Shortages of subsidized food continue. Authorities restrict women’s and girls’ rights. Consensual same-sex conduct between men is a criminal offense under Turkmen law, punishable by a maximum two-year prison sentence.
Freedom of Movement, Denial of Passports
In 2024 Turkmen authorities continued to groundlessly bar people from boarding international flights or otherwise travel abroad. Obtaining biometric passports inside Turkmenistan has become an ordeal for many Turkmen citizens, with additional requirements imposed and waits as long as two years, unless one is willing to pay a bribe. The government tightly controls internal migration.
In September authorities orally ordered public sector workers to surrender their passports to prevent them from foreign travel. In August the administrations of two universities required newly admitted students to surrender their passports to prevent their foreign travel. Students of one university were required to sign a statement confirming they would not leave Turkmenistan until graduation or face expulsion.

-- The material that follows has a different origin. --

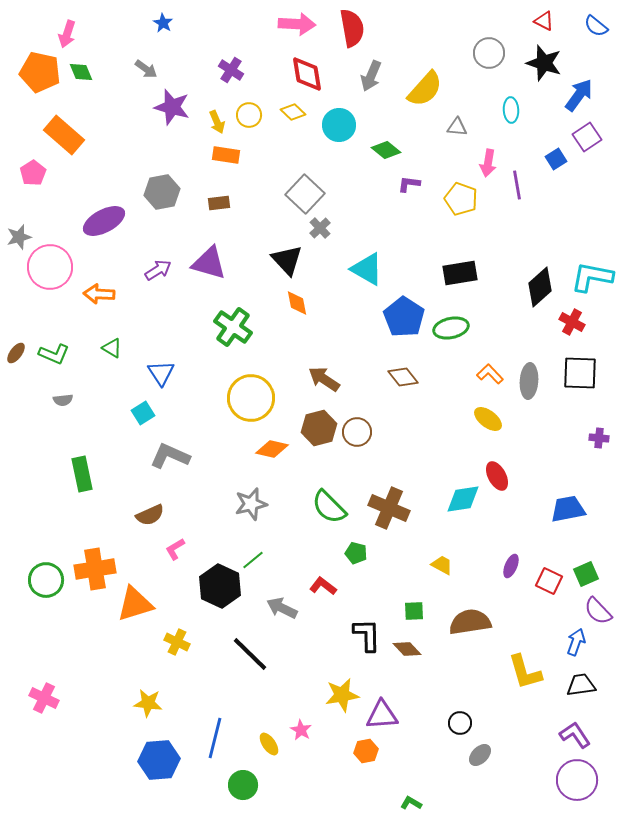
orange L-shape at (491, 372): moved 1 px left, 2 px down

On November 20, authorities forcibly hospitalized an independent journalist, Soltan Achilova, to prevent her from traveling to Geneva to attend human rights events, falsely claiming that she had an infectious disease.
Treatment of Government Critics
Turkmen authorities do not tolerate any dissent or criticism. Civic activists and government critics, including those in exile and their families, face constant threat of government reprisal.

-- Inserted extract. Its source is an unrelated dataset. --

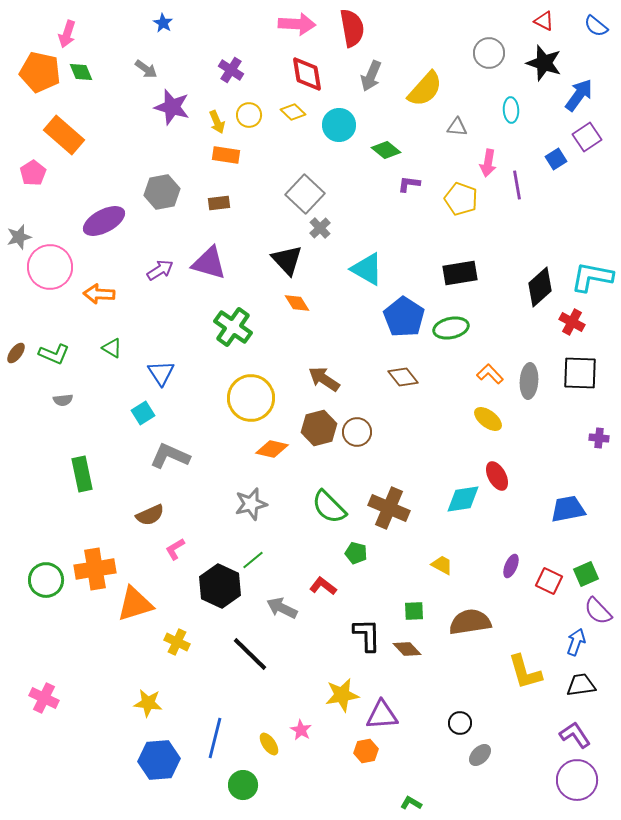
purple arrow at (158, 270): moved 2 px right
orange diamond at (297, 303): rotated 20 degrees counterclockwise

In June, security and law enforcement officers conducted unannounced searches at the homes of migrant workers who had returned from abroad. Officials summoned such individuals, confiscated their devices allegedly to identify “unreliable” citizens who might have worked with independent outlets or exiled dissidents, and held them in detention without water and food for several days.

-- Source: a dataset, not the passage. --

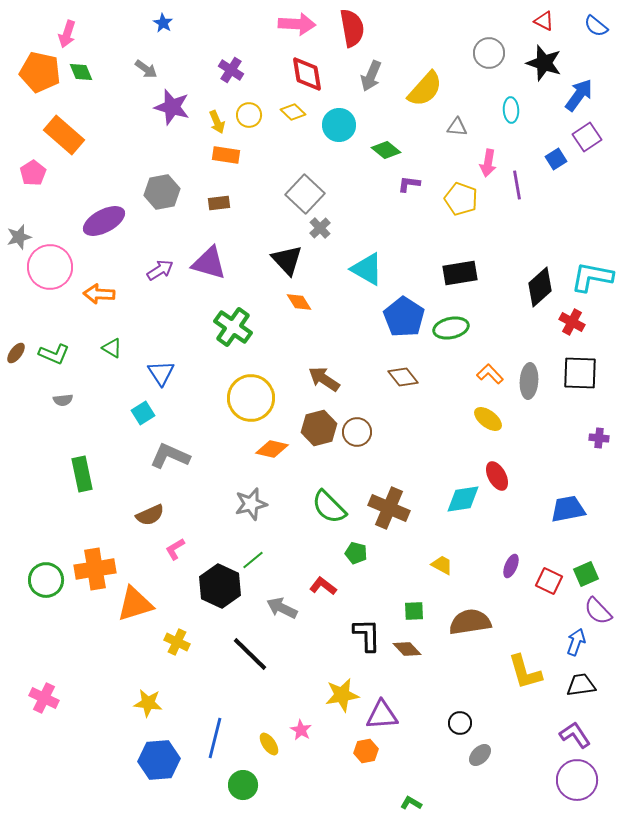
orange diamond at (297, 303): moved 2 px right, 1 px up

Rovshen Klychev, who had openly criticized the government on social media and was deported from Türkiye to Turkmenistan in July 2023, was reportedly sentenced to 17 years in prison on unknown criminal charges.
In August, a court convicted Merdan Mukhamedov, an activist with an exiled political opposition group, on multiple criminal charges, including conspiracy to overthrow the government, in a closed trial, following his deportation from Türkiye in June. His sentence was not made public.
Dozens of people arrested in the late 1990s and early 2000s remain forcibly disappeared in Turkmen prisons. There are an estimated 96 continuing enforced disappearances, including at least 33 individuals whose prison terms expired between 2017 and 2024 but whose fates and whereabouts remain unknown. During its annual human rights dialogue with Turkmenistan in June 2024, the EU raised continued concerns about enforced disappearances and “a number of individual human rights cases,” stressing the importance of access by the International Committee of the Red Cross and UN special procedures.
Twenty-six men tried on a variety of charges in closed trials and sentenced to up to 25 years in 2017 for having links to the movement led by deceased US-based Turkish Sunni Muslim cleric Fethullah Gülen, whom Türkiye blames for masterminding the 2016 attempted military coup in Türkiye, remained behind bars.
Freedom of Media and Information
There is no media freedom in Turkmenistan. Access to the internet remains severely limited, with more than 122,000 internet domains blocked countrywide.
Turkmen authorities continue to crackdown on users and providers of Virtual Private Networks (VPNs). In February, Balkan province authorities turned off internet service in the homes of people who use VPNs often and restored it only after users signed a written undertaking promising not to use VPNs. The authorities restored internet service to hundreds of residents only after the security services searched their phones for suspicious content. In one school, police searched students’ phones. They questioned the parents of students who had VPNs seeking evidence of engagement on certain social media on their devices. Authorities designated these families “unreliable.”
Women’s and Girls’ Rights
Abortions after five weeks of pregnancy remain outlawed. In August, authorities visited medical institutions, warning practitioners that performing abortions would result in loss of their diplomas. There are widespread reports of serious restrictions on women’s and girls’ autonomy. This includes arbitrary requirements, such as a minimum age of 35 to obtain drivers’ licenses, and, in Mary and Balkan regions, mandatory gynecological examinations for secondary school girls to verify their “moral purity.” So-called “virginity testing” is an abusive practice that is not merely unscientific, but a form of violence that may constitute torture.
In its sixth periodic report on Turkmenistan, in February 2024, the UN Committee on the Elimination of Discrimination against Women (CEDAW) expressed concern about these restrictions and practices. It also noted reports of pressure on women and girls to uphold societal gender stereotypes, lack of legislation criminalizing domestic violence, women’s and girls’ lack of access to adequate sexual and reproductive health services, and “forced virginity testing on young girls in cases of rape.”